Brenda looked splendid in her open black robe and pleated jabot and white silk cravat, her sun-bleached hair pulled tightly back from her high and shining forehead. "There is evil in the world and there is evil in this town," she pronounced ringingly, then dropped her voice to a lower, confiding register that yet carried to every corner of the neoclassic old sanctuary. Pink hollyhocks nodded in the lower panes of the tall clear windows; in the higher panes a cloudless July day called to those penned in the white box pews to get out, out into their boats, onto the beach and the golf courses and tennis courts, to go have a Bloody Mary on someone's new redwood deck with a view of the Bay and Conanicut Island. The Bay would be crack­ling with sunshine, the island would appear as purely verdant as when the Narragansett Indians lived there. "It is not a word we like to use," Brenda explained, in the diffident tone of a psychiatrist who after years of mute listening has begun to be directive at last. "We prefer to say 'unfortunate' or 'lacking' or 'misguided' or 'disadvantaged.' We prefer to think of evil as the absence of good, a momentary relenting of its sun­shine, a shadow, a weakening. For the world of good: Emerson and Whitman, Buddha and Jesus have taught us that. Our own dear valiant Anne Hutchinson believed in a covenant of grace, as opposed to a cov­enant of works, and defied—this mother of fifteen and gentle midwife to sisters uncounted and uncount­able—the sexist world-hating clergy of Boston in behalf of her belief, a belief for which she was even­tually to die."

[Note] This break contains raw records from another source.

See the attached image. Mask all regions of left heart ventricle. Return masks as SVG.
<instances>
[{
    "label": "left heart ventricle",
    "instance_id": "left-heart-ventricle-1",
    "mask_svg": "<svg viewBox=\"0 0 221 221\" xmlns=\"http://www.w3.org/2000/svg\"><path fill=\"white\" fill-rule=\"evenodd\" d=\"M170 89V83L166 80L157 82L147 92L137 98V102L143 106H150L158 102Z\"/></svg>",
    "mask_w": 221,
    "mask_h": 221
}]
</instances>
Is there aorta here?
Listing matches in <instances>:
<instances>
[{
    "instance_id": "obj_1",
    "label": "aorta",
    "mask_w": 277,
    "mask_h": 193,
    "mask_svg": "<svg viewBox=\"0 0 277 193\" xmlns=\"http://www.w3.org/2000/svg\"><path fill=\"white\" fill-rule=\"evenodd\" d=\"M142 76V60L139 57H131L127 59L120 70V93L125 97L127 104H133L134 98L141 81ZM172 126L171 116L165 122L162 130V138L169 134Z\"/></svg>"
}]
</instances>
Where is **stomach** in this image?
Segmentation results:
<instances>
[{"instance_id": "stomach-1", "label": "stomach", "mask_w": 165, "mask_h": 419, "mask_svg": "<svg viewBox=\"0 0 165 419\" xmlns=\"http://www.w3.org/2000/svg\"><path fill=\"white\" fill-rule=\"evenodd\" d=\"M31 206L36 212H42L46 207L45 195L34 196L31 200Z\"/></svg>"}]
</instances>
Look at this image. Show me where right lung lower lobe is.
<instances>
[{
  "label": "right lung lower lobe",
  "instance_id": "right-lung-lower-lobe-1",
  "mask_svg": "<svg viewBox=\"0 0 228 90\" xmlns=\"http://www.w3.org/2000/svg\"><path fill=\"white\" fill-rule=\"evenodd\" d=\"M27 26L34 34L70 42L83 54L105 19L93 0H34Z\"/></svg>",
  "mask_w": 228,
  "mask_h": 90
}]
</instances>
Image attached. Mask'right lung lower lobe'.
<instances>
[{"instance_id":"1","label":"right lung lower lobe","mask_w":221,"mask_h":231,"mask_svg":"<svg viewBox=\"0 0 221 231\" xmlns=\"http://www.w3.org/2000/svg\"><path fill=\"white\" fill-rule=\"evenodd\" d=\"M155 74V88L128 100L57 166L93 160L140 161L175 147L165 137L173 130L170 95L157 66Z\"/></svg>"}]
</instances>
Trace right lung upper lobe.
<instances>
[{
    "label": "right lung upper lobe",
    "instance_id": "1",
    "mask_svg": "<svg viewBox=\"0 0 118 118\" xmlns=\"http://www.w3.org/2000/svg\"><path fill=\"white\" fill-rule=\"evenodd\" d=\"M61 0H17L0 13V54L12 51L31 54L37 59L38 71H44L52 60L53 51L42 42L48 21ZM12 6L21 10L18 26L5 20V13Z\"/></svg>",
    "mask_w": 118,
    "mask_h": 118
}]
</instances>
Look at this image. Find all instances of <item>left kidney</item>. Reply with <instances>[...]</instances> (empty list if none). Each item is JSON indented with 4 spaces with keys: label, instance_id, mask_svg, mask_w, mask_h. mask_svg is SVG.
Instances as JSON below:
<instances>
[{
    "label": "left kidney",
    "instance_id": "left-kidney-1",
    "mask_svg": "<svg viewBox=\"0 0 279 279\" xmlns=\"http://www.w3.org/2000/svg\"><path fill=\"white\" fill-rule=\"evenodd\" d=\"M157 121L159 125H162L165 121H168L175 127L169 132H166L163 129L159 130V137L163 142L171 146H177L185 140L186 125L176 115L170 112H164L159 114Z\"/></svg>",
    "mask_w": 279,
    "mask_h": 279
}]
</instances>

For the last time, thought Jenny Van Home, the exact blue of such a July day falls into my eyes. My lids lift, my corneas admit the light, my lenses focus it, my retinas and optic nerve report it to the brain. Tomorrow the Earth's poles will tilt a day more toward August and autumn, and a slightly different tincture of light and vapor will be distilled. All year, without knowing it, she had been saying good-bye to each season, each sub-season and turn of weather, each graduated moment of fall's blaze and shedding, of winter's freeze, of daylight gaining on the hardening ice, and of that vernal moment when the snowdrops and croci are warmed into bloom out of matted brown grass in that intimate area on the sunward side of stone walls, as when lovers cup their breath against the beloved's neck; she had been saying good-bye, for the seasons would not wheel around again for her. Days one spends so freely in haste and preoccupation, in adolescent self-concern and in childhood's joyous boredom, there really is an end to them, a closing of the sky like the shutter of a vast camera. These thoughts made Jenny giddy where she sat; Greta Neff, sensing her thoughts, reached into her lap and squeezed her hand.